Posted  June 10, 2016

By the C|C Whistleblower Lawyer Team

In late 2013, after a few drinks and while relaxing in a hotel room in the Dominican Republic, Norman Seabrook declared that it was about time “Norman Seabrook got paid.”  According to a complaint filed by the U.S. Attorney’s Office for the Southern District of New York, Mr. Seabrook felt he had done his time for over two decades, managing the investments of New York City’s largest correction officers union, and was tired of not personally benefitting from his work.  (Nevermind the $300,000 a year salary and union stipend.)

What kind of man makes such a statement?  The kind who gets a $60,000 cash bribe inside an $800 Ferragamo bag and then complains that it wasn’t as much as he was expecting.  Which, according to the federal complaint, is exactly what Mr. Seabrook did.

Of course, after allegedly handing over $20 million in pension funds, a payoff of $60,000 and a nice bag may not seem like such a good deal.

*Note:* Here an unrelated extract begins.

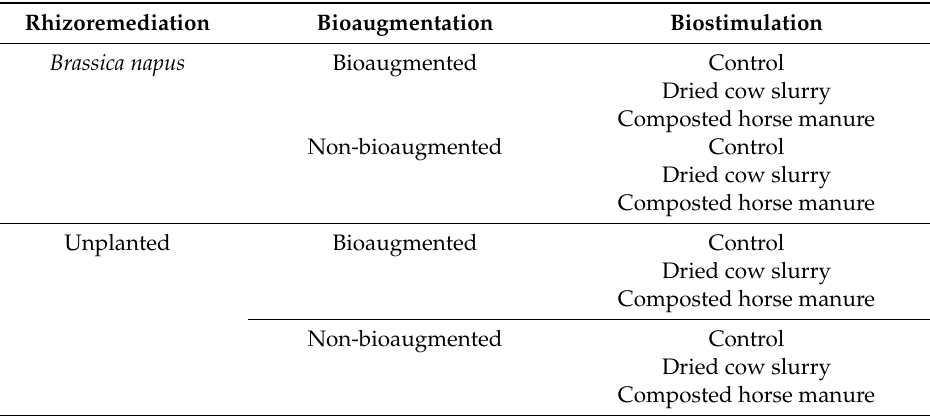
Table 1. Experimental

In an extensive complaint, the U.S. Attorney’s Office alleges that Mr. Seabrook spent part of his Dominican Republic trip bemoaning his ungreased palm to his friend Jona Rechnitz, a New York businessman with deep political connections (which are now causing Mayor Bill de Blasio a few migraines).  Rechnitz then put Seabrook in contact with hedge fund financier and founder of Platinum Partners, Murray Huberfeld.  At the time, Platinum catered almost exclusively to high net worth individuals but was interested in attracting municipal institutional investors — like pension funds for government employees.

Seabrook, Rechnitz, and Huberfeld concocted a scheme.  Seabrook was the President of New York City’s largest correction officers union, the Correction Officers’ Benevolent Association (“COBA”).  COBA’s “annuity fund” — an employee retirement benefits fund, funded primarily by the City of New York — had about $81 million in assets, then invested primarily in common stocks, corporate bonds and notes, U.S. government obligations, mutual funds, and a real estate trust fund.  Seabrook wielded significant power over COBA’s finances and, despite the existence of a COBA Executive Board, often made significant decisions unilaterally.  In exchange for directing pension money into Platinum’s funds, Seabrook would get a share of Platinum’s trading profits.

Within about 6 months, COBA had invested $20 million with Platinum Partners.  And Seabrook’s palms started to get itchy.  In December 2014, Huberfeld and Rechnitz arranged for Rechnitz to pay Seabrook with $60,000 of his own money and seek reimbursement from Platinum by invoicing the firm for $60,000 worth of Knicks tickets.  (FBI Special Agent Blaire Toleman’s affidavit notes that Rechnitz invoiced Platinum for eight tickets at $7,500 each but the Knick’s record at the time was 4 – 20.  Let this be a lesson to those committing accounting fraud — value your kickbacks appropriately!)   Rechnitz picked out a bag from Ferragamo, Seabrook’s “favorite luxury goods store,” stuffed it with cash, and delivered it to Seabrook.

On Wednesday June 7th, Seabrook and Huberfeld were arrested.  Rechnitz has already pled guilty to related charges and is cooperating with authorities in exchange for leniency.  Seabrook and Huberfeld, thanks to $250,000 and $1 million bond agreements, respectively, are free men, for now.  But S.D.N.Y.’s Chief Prosecutor, Preet Bhahara, is unlikely to be happy with that state of affairs for much longer.  Announcing the charges on Wednesday, Mr. Bhahara declared the arrangement a “straightforward and explicit bribery scheme” and noted his disappointment with a defendant who “sold himself and his duty to safeguard the retirement funds of his fellow correction officers.”